Após um ano de 2025 considerado excepcional para o mercado acionário, os investidores adentram 2026 com um cenário marcado pela expectativa de maior volatilidade. Em análise exclusiva, o sócio da Valor Investimentos, Daniel Teles, traçou um panorama dos melhores investimentos para este ano, destacando os desafios e oportunidades em meio a um ambiente de juros elevados e incertezas políticas.
Bolsa "barata" versus riscos nacionais
Daniel Teles apresenta um ponto provocativo: mesmo após fortes altas, a Bolsa brasileira ainda pode ser considerada "barata" sob certas perspectivas. Ele lembra que, em dólar, o patamar do Ibovespa permanece distante de níveis históricos anteriores. Além disso, ao observar múltiplos como preço/lucro, setores como bancos, energia, petróleo e mineração apresentam empresas sólidas, geradoras de caixa, negociadas com descontos em relação a mercados desenvolvidos.
No entanto, esse desconto tem uma explicação clara. "O problema é que esse desconto tem nome e sobrenome: dívida pública, desconfiança fiscal e incerteza política", afirma o especialista. O ano eleitoral tende a influenciar os preços dos ativos, e a percepção do investidor estrangeiro será decisiva.

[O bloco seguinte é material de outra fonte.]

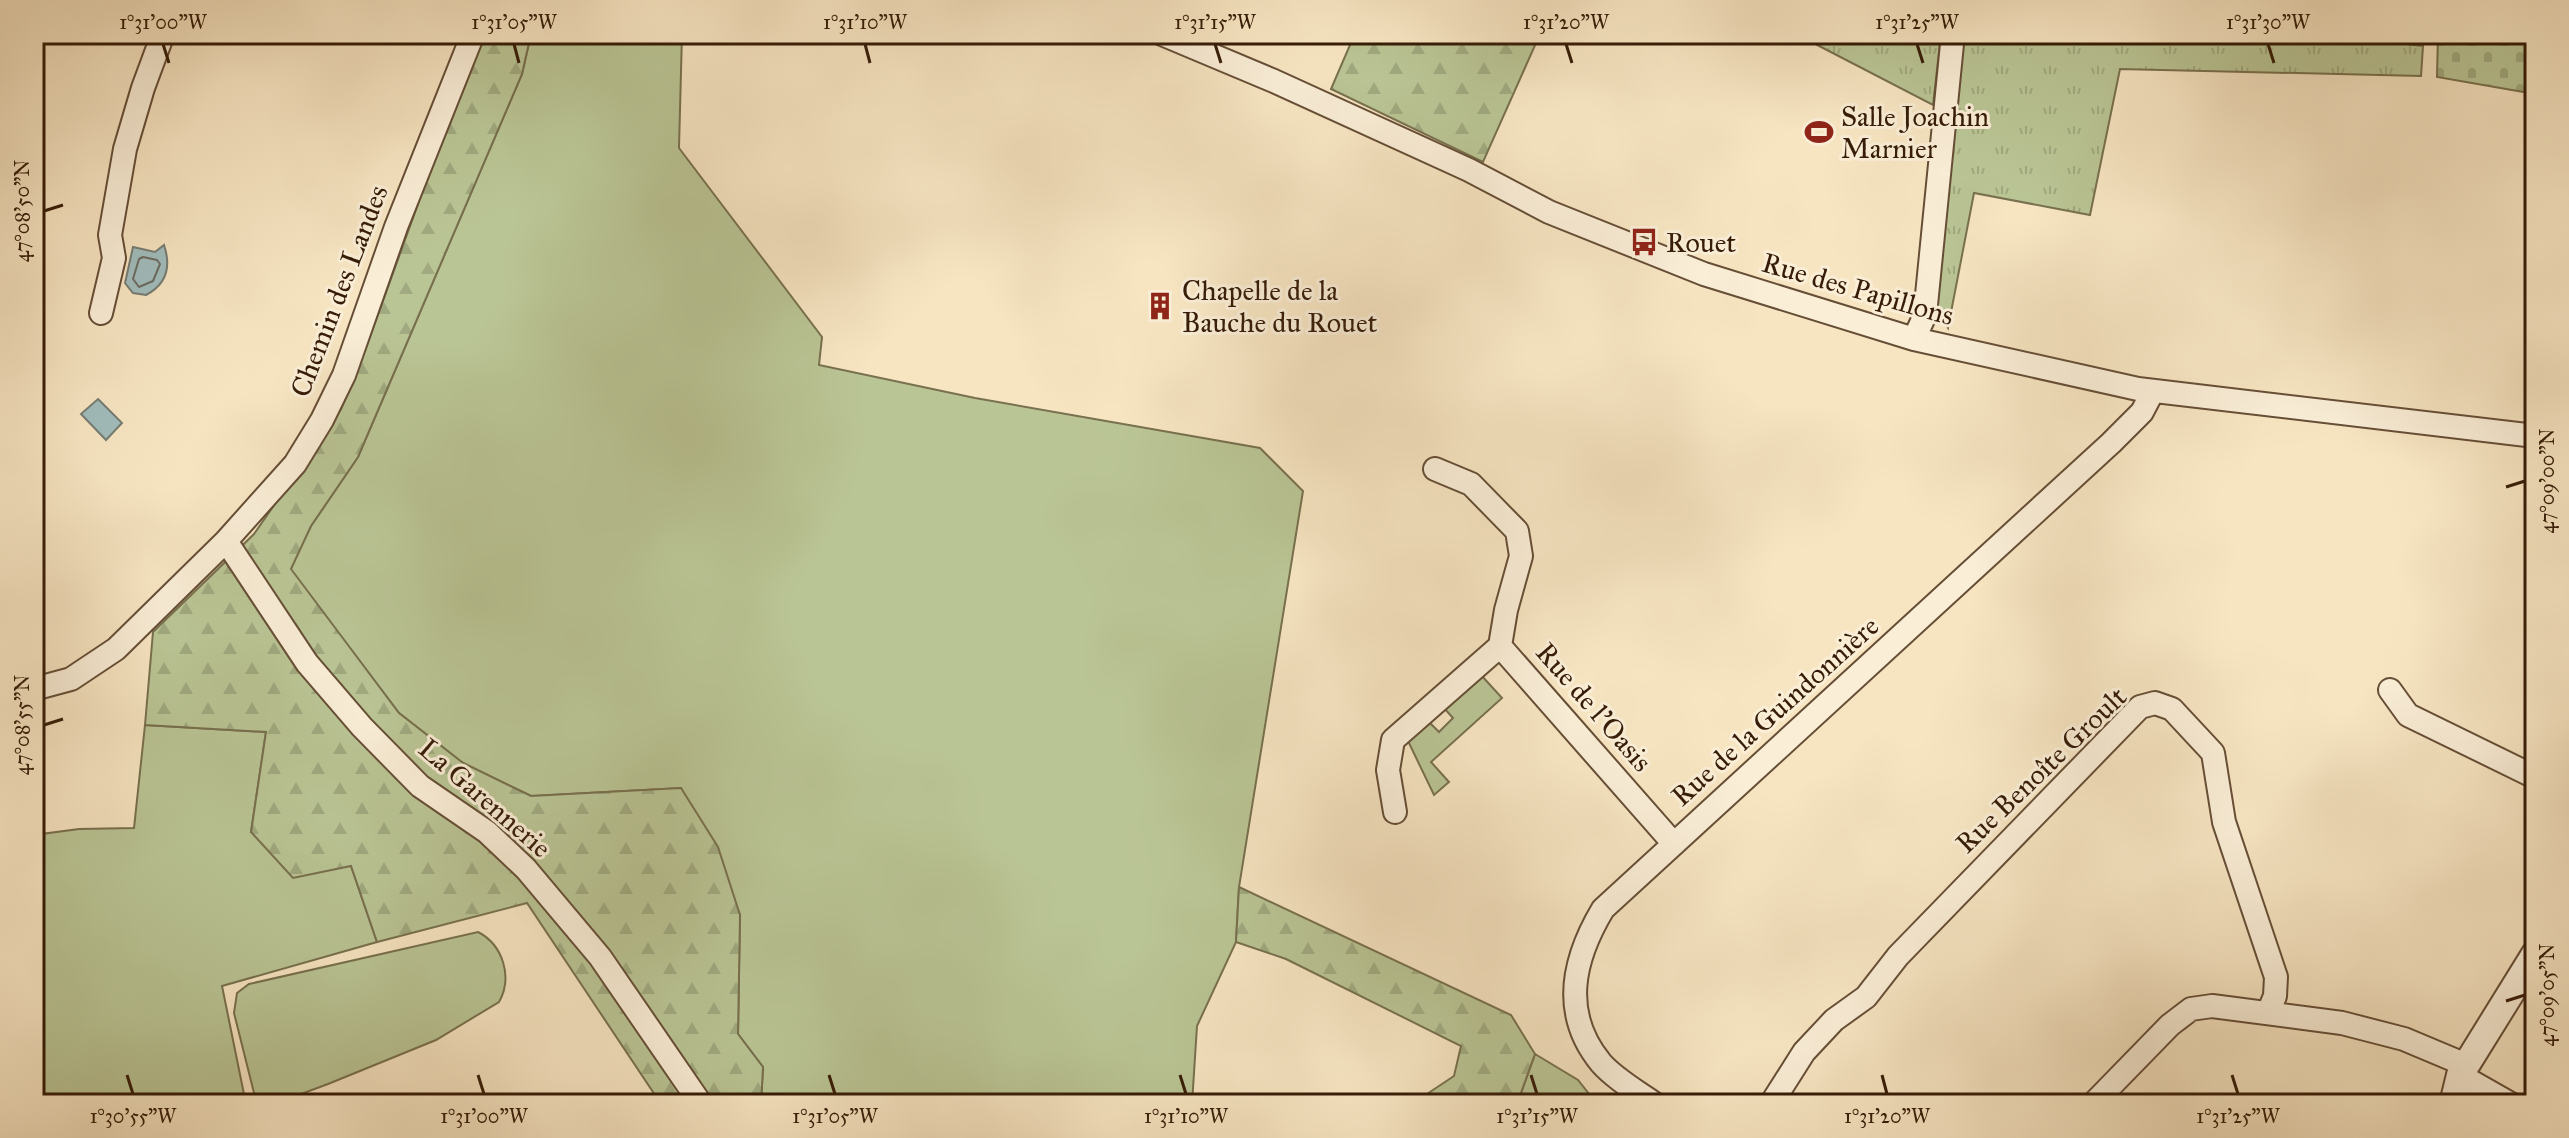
<svg xmlns="http://www.w3.org/2000/svg" width="2569" height="1138" font-family="'IM FELL Great Primer',serif">
<style>
.grass{fill:#bac595;stroke:#78704e;stroke-width:2}
.forest{fill:url(#forest-firs);stroke:#78704e;stroke-width:2}
.cemetery{fill:url(#cemetery-stones);stroke:#78704e;stroke-width:2}
.park{fill:url(#park-tufts);stroke:#78704e;stroke-width:2}
.water{fill:#a1bdbd;stroke:#767d74;stroke-width:2}
.lines{fill:none;stroke-linecap:round;stroke-linejoin:round}
.shore{stroke:#6c6c62;stroke-width:2}
.minor-casing{stroke:#664e36;stroke-width:26}
.tertiary-casing{stroke:#664e36;stroke-width:30}
.minor{stroke:#faeed7;stroke-width:22}
.tertiary{stroke:#faeed7;stroke-width:26}
.ticks{fill:none;stroke:#361c07;stroke-width:3}
.labels{text-anchor:middle;dominant-baseline:central;stroke-width:6;stroke-linejoin:round;paint-order:stroke}
.poi-label{font-size:28px;fill:#361c07;stroke:#faeed7;text-anchor:start}
.street-label{font-size:28px;fill:#361c07;stroke:#faeed7}
.neatline{fill:none;stroke:#361c07;stroke-width:3}
.ticks-label{font-size:20px;text-anchor:middle;fill:#361c07}
</style>
<defs>
<pattern id="forest-firs" width="22" height="20" patternUnits="userSpaceOnUse" patternTransform="scale(2)"><rect width="22" height="20" fill="#bac595"/><path d="M5 1l3.5 6h-7zM16 11l3.5 6h-7z" fill="#a0a97f"/></pattern>
<pattern id="cemetery-stones" width="16" height="16" patternUnits="userSpaceOnUse" patternTransform="scale(2)"><rect width="16" height="16" fill="#bac595"/><path d="M2 7V4a2 2 0 0 1 4 0v3zM10 15v-3a2 2 0 0 1 4 0v3z" fill="#a0a97f"/></pattern>
<pattern id="park-tufts" width="24" height="20" patternUnits="userSpaceOnUse" patternTransform="scale(2)"><rect width="24" height="20" fill="#bac595"/><path d="M3 7l-1-3M5 7V3M7 7l1-3M15 17l-1-3M17 17v-4M19 17l1-3" fill="none" stroke="#a0a97f"/></pattern>
</defs>
<rect width="100%" height="100%" fill="#f7e5c2"/>
<filter id="stains"><feTurbulence type="fractalNoise" baseFrequency=".0025" numOctaves="4"/><feColorMatrix values="0 0 0 0 .2 0 0 0 0 .09 0 0 0 0 .02 0 0 0 .5 -.17"/></filter>
<radialGradient id="worn" r=".72"><stop offset=".6" stop-color="#630" stop-opacity="0"/><stop offset="1" stop-color="#630" stop-opacity=".3"/></radialGradient>
<path class="grass" d="M531,34H682L679,148L822,337L819,365L975,398L1260,448L1303,491L1239,887L1236,942L1197,1026L1192,1104H761L763,1067L738,1034L740,915L681,788L531,796L463,763L399,713L290,569L311,526L358,457L522,74Z
M1481,675L1502,698L1431,762L1449,782L1434,795L1408,741L1429,722L1439,732L1453,718L1444,708Z
M145,725L266,732L251,832L351,866L377,942L222,986L246,1104H34V835L79,829L134,828Z
M478,932C503,945 513,977 499,1002L436,1040L328,1084L277,1103L255,1097L234,1013L237,993L249,984Z
M1535,1054L1578,1080L1597,1104H1517Z"/>
<path class="forest" d="M484,34H531L522,74L358,457L311,526L291,569L399,713L463,763L531,796L681,788L718,847L740,915L738,1034L763,1067L761,1104H661L527,903L377,942L351,866L293,878L251,832L266,732L145,725L153,632L254,534L341,409L367,345L427,179Z
M1349,34H1540L1483,162L1331,89L1353,38Z
M1239,887L1511,1015L1535,1054L1517,1104H1412L1454,1076L1461,1046L1286,959L1236,942Z"/>
<path class="cemetery" d="M2438,34H2535V94L2437,77Z"/>
<path class="park" d="M1796,34H1941L1933,105Z
M1964,34H2315L2423,46L2421,76L2120,69L2090,215L1974,193L1948,328L1937,309Z"/>
<path class="water" d="M164,245C171,266 167,284 146,295L133,293L125,283L133,247L155,252Z
M98,399L122,423L106,440L81,414Z"/>
<g class="lines">
<path class="shore" d="M143,257L157,260L160,264L153,281L139,287L133,279L139,259Z"/>
<defs>
<path id="minor" d="M1162,34L1274,81L1469,170L1549,212L1704,274L1914,339L2138,389L2535,436
M101,313L114,258L110,235L125,149L143,88L163,34
M1914,339L1925,315L1953,34
M1435,469L1471,484L1517,531L1521,556L1506,610L1500,646L1674,844
M226,541L307,663L362,727L420,786L487,832L526,869L600,957L701,1104
M34,689L71,679L116,649L226,541L295,464L322,420L344,375L396,227L473,34
M2390,690L2408,715L2535,777
M1395,812L1388,770L1393,740L1500,646
M2460,1075L2511,1104
M1655,1104C1638,1092 1615,1079 1601,1063C1560,1013 1573,959 1603,909L2111,443L2142,412L2153,391
M1771,1104L1804,1052L1834,1020L1866,997L1898,956L2140,707L2155,703L2172,709L2213,753L2224,822L2276,977L2275,996L2268,1013
M2093,1104L2170,1025L2191,1009L2212,1006L2342,1023L2404,1039L2466,1065"/>
<path id="tertiary" d="M2453,1104L2460,1075L2535,954"/>
</defs>
<use href="#minor" class="minor-casing"/>
<use href="#tertiary" class="tertiary-casing"/>
<use href="#minor" class="minor"/>
<use href="#tertiary" class="tertiary"/>
</g>
<path class="ticks" d="M163,44L169,63M514,44L519,63M865,44L870,63M1215,44L1221,63M1566,44L1572,63M1917,44L1923,63M2268,44L2274,63M44,211L63,205M2506,487L2525,481M44,725L63,719M2506,1001L2525,995M127,1075L133,1094M478,1075L484,1094M829,1075L835,1094M1180,1075L1186,1094M1531,1075L1537,1094M1882,1075L1887,1094M2232,1075L2238,1094"/>
<defs>
<symbol id="stadium-bare" viewBox="-9 -9 18 18"><path d="M0-5a6.5 5 0 1 0 0 10a6.5 5 0 1 0 0-10ZM-3.5-1.8h7v3.6h-7Z" fill="#8f2418" stroke="#faeed7" stroke-width="2.5" paint-order="stroke"/></symbol>
<symbol id="bus-bare" viewBox="-9 -9 18 18"><path d="M-5-6H5V4H4V6H2V4H-2V6H-4V4H-5ZM-3.5-4V0h7V-4ZM-3.5 1.2v1.5H-2V1.2ZM2 1.2v1.5H3.5V1.2Z" fill="#8f2418" stroke="#faeed7" stroke-width="2.5" paint-order="stroke"/></symbol>
<symbol id="building-bare" viewBox="-9 -9 18 18"><path d="M-4-6H4V6H1V3H-1V6H-4ZM-2.5-4.3h1.7v1.8h-1.7ZM.8-4.3h1.7v1.8H.8ZM-2.5-1h1.7V.8h-1.7ZM.8-1h1.7V.8H.8Z" fill="#8f2418" stroke="#faeed7" stroke-width="2.5" paint-order="stroke"/></symbol>
</defs>
<g fill-rule="evenodd">
<use href="#stadium-bare" x="1799" y="112" width="40" height="40"/>
<use href="#bus-bare" x="1624" y="222" width="40" height="40"/>
<use href="#building-bare" x="1140" y="286" width="40" height="40"/>
</g>
<g class="labels">
<g class="poi-label">
<text x="1841" y="116">Salle Joachin<tspan x="1841" dy="32">Marnier</tspan></text>
<text x="1666" y="242">Rouet</text>
<text x="1182" y="290">Chapelle de la<tspan x="1182" dy="32">Bauche du Rouet</tspan></text>
</g>
<g class="street-label">
<text transform="translate(1858 289) rotate(16)">Rue des Papillons</text>
<text transform="translate(339 291) rotate(-69)">Chemin des Landes</text>
<text transform="translate(1594 707) rotate(49)">Rue de l'Oasis</text>
<text transform="translate(1775 711) rotate(-42)">Rue de la Guindonnière</text>
<text transform="translate(2041 770) rotate(-44)">Rue Benoîte Groult</text>
<text transform="translate(485 798) rotate(41)">La Garennerie</text>
</g>
</g>
<rect width="2569" height="1138" fill="none" stroke="#f7e5c2" stroke-width="88"/>
<rect x="44" y="44" width="2481" height="1050" class="neatline"/>
<g class="ticks-label">
<text x="163" y="29">1°31'00"W</text>
<text x="514" y="29">1°31'05"W</text>
<text x="865" y="29">1°31'10"W</text>
<text x="1215" y="29">1°31'15"W</text>
<text x="1566" y="29">1°31'20"W</text>
<text x="1917" y="29">1°31'25"W</text>
<text x="2268" y="29">1°31'30"W</text>
<text transform="translate(22 211) rotate(-90)" y="7">47°08'50"N</text>
<text transform="translate(2547 481) rotate(-90)" y="7">47°09'00"N</text>
<text transform="translate(22 725) rotate(-90)" y="7">47°08'55"N</text>
<text transform="translate(2547 995) rotate(-90)" y="7">47°09'05"N</text>
<text x="133" y="1123">1°30'55"W</text>
<text x="484" y="1123">1°31'00"W</text>
<text x="835" y="1123">1°31'05"W</text>
<text x="1186" y="1123">1°31'10"W</text>
<text x="1537" y="1123">1°31'15"W</text>
<text x="1887" y="1123">1°31'20"W</text>
<text x="2238" y="1123">1°31'25"W</text>
</g>
<rect width="100%" height="100%" filter="url(#stains)"/>
<rect width="100%" height="100%" fill="url(#worn)"/>
</svg>
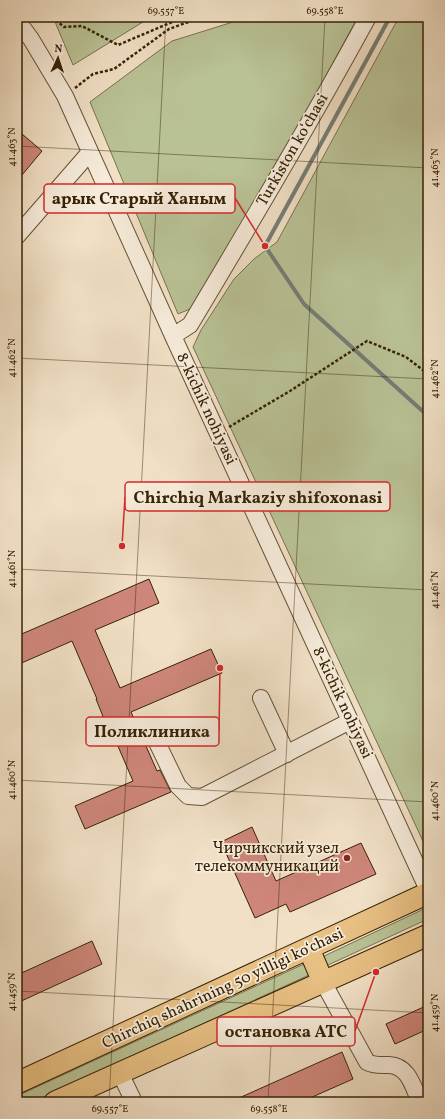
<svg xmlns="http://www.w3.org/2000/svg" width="445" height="1119" font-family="Vollkorn,serif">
	<rect width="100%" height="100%" fill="#f1e0c6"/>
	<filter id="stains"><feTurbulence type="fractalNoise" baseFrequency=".005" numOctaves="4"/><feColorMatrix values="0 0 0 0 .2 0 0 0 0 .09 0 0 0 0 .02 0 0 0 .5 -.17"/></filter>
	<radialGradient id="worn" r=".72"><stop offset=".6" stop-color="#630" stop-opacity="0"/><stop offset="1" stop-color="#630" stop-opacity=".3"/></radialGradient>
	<path fill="#b9c296" stroke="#78724e" d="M53 17H151L73 65Z
		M249 17H358L277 165 190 309 178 314 90 102 172 41Z
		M399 17H428V852L193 347 201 330 234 279 254 259 277 242Z
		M428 907V919L326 966 322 957Z
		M304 964 309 975 33 1102H17V1096Z"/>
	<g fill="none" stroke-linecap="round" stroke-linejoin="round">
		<path stroke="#757d75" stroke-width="4" d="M390 17 265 246 304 304 428 416"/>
	</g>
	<path fill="#ce867a" stroke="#362206" d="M22 134 42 151 17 181V140Z
		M149 579 159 603 95 630 120 688 211 649 222 673 131 712 157 771 160 770 171 792 85 829 75 806 133 781 108 723 106 724 96 699H97L72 641 17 665V636Z
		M252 827 276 881 361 843 376 874 290 912 286 904 255 918 221 842Z
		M92 941 102 964 17 1003V975Z
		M428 1005V1029L395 1044 386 1024Z
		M342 1052 353 1079 301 1102H230Z"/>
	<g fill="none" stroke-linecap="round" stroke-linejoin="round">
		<g stroke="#655236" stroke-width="18">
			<path id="minor" d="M17 20 31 39 65 96 173 336 428 890
				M17 236 90 152
				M173 336 190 325C251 223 311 122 368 17
				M261 698 287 754
				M152 732 178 786 188 796 202 797 350 721
				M323 982 367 1062C374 1066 382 1065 389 1065 409 1066 413 1087 420 1102
				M120 1073 134 1102"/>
		</g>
		<g stroke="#362206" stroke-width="23">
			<path id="major" d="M309 949 323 982
				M17 1083 428 893
				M55 1102 428 935"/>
		</g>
		<path stroke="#362206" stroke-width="2.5" stroke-dasharray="3 2" stroke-linecap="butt" d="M52 17 64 27 82 26 118 45 184 17
			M75 88 93 74 114 69 169 29 202 17
			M229 427 290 391 367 341 406 357 428 374"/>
		<use href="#minor" stroke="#f6ebda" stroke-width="16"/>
		<use href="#major" stroke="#e8c083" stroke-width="21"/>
	</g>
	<path fill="none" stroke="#362206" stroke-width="1" stroke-opacity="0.45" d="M17 146 428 168M17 358 428 379M17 569 428 590M17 780 428 802M17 991 428 1013M109 1102 166 17M268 1102 325 17M427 1102 428 1088"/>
	<circle fill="#8f2418" stroke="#f6ebda" stroke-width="1.5" cx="347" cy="858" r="4"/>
	<g text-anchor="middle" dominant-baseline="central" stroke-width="3.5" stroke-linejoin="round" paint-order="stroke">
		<g font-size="16" fill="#362206" stroke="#f6ebda">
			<text transform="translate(293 150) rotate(-60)">Turkiston ko‘chasi</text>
			<text transform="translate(206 409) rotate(65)">8-kichik nohiyasi</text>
			<text transform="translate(342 703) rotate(65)">8-kichik nohiyasi</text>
			<text transform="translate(223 989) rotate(-25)">Chirchiq shahrining 50 yilligi koʻchasi</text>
		</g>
		<g font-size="16" fill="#362206" stroke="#f6ebda" text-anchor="end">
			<text x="339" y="849">Чирчикский узел<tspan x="339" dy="18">телекоммуникаций</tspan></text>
		</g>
	</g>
	<path fill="none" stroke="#d62828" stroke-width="1.5" d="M265 246L235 198M122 546L125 497M220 668L219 731M376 972L355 1031"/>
	<g fill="#d62828" stroke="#f6ebda" stroke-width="1.5">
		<circle cx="265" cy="246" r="4"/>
		<circle cx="122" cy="546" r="4"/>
		<circle cx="220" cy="668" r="4"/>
		<circle cx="376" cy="972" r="4"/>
	</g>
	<g fill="#f6ebda" stroke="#d62828" stroke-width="1.5">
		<rect x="44" y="184" width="191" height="29" rx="4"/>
		<rect x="125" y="482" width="265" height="29" rx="4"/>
		<rect x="86" y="717" width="133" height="29" rx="4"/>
		<rect x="217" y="1017" width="138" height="29" rx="4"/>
	</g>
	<g font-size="17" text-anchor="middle" font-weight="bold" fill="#362206">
		<text x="139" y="204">арык Старый Ханым</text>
		<text x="258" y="503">Chirchiq Markaziy shifoxonasi</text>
		<text x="152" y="737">Поликлиника</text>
		<text x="286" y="1037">остановка АТС</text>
	</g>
	<rect width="445" height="1119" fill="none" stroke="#f1e0c6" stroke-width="44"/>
	<g transform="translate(58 58) rotate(3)" stroke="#f6ebda" stroke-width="3" paint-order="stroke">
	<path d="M0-3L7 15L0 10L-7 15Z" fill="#362206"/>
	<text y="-6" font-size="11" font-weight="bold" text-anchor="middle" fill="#362206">N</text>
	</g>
	<rect x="22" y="22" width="401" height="1075" fill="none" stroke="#362206" stroke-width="1.5"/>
	<g font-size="10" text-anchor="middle" fill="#362206">
		<text x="166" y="14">69.557°E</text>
		<text x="325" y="14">69.558°E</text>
		<text transform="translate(11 147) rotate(-90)" y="4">41.463°N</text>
		<text transform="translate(434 168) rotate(-90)" y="4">41.463°N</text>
		<text transform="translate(11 358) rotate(-90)" y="4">41.462°N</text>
		<text transform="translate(434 379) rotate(-90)" y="4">41.462°N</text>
		<text transform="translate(11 569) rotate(-90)" y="4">41.461°N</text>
		<text transform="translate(434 590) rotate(-90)" y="4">41.461°N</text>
		<text transform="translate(11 780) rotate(-90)" y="4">41.460°N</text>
		<text transform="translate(434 801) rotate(-90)" y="4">41.460°N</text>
		<text transform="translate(11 992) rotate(-90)" y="4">41.459°N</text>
		<text transform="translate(434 1013) rotate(-90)" y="4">41.459°N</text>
		<text x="110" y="1112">69.557°E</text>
		<text x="269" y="1112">69.558°E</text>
	</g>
	<rect width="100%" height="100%" filter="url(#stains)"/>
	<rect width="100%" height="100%" fill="url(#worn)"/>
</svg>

Para Teles, o Brasil só voltará a ser o "queridinho" dos emergentes se o mercado enxergar uma direção mais clara e crível para o controle do risco fiscal. A evolução do cenário político poderá "destravar" uma nova rodada de valorização ou, se piorar, acentuar correções.
O básico que funciona: Renda Fixa no centro
Com a taxa Selic mantida em 15% ao ano, a renda fixa continua sendo uma opção super atrativa para 2026. Daniel Teles coloca o Tesouro Direto como a vitrine mais óbvia dos juros altos. Ele vai além e sugere que os investidores podem diversificar dentro da própria renda fixa, ultrapassando o chamado "trio pop" (poupança, CDB e fundos simples).
Entre as alternativas, ele cita:
- LCI e LCA: Títulos isentos de Imposto de Renda para pessoa física, com destinação de recursos para os setores imobiliário e agropecuário.
- Crédito Privado: Incluindo CRI, CRA e debêntures, que oferecem diferentes perfis de risco e retorno.
"A regra de ouro, sempre, é respeitar o seu perfil de risco e buscar diversificação", reforça Teles.
A virada do ciclo e ativos de proteção
A mudança de cenário, na avaliação do especialista, virá quando o ciclo de queda dos juros finalmente engrenar. Nesse momento, ocorrerá uma migração natural de recursos para ativos que se beneficiam de juros mais baixos, como ações, fundos imobiliários e fundos multimercados.
Para momentos de turbulência, Daniel Teles destaca o papel de ativos de proteção. Ouro e prata são citados como reservas de valor tradicionais em períodos de tensão geopolítica, com acesso facilitado por meio de fundos ou ETFs. Sobre o mercado de criptomoedas, ele reconhece a tese do "ouro digital", mas emite um alerta contundente: é um ativo de alta volatilidade, inadequado para formar a base do patrimônio. Sua alocação deve ser pequena, com uma tese de longo prazo clara, e nunca confundida com apostas de curto prazo.
Por fim, o analista chama a atenção para um risco global que afeta todas as carteiras: a possível formação de uma bolha no setor de Inteligência Artificial nos Estados Unidos. Embora a adoção da IA seja irreversível, o mercado ainda busca responder se os investimentos astronômicos em infraestrutura e datacenters serão compensados por demanda e lucratividade reais. Uma correção forte nesse segmento nos EUA teria efeitos em cascata em mercados emergentes como o Brasil, devido à atuação dos mesmos investidores institucionais.
Diante de um ano prometendo volatilidade e um excesso de informações, Daniel Teles encerra reforçando a regra mais essencial (e muitas vezes esquecida): diversificação e um filtro crítico sobre as informações recebidas, especialmente quando influenciadores digitais e dicas rápidas competem com análises fundamentadas.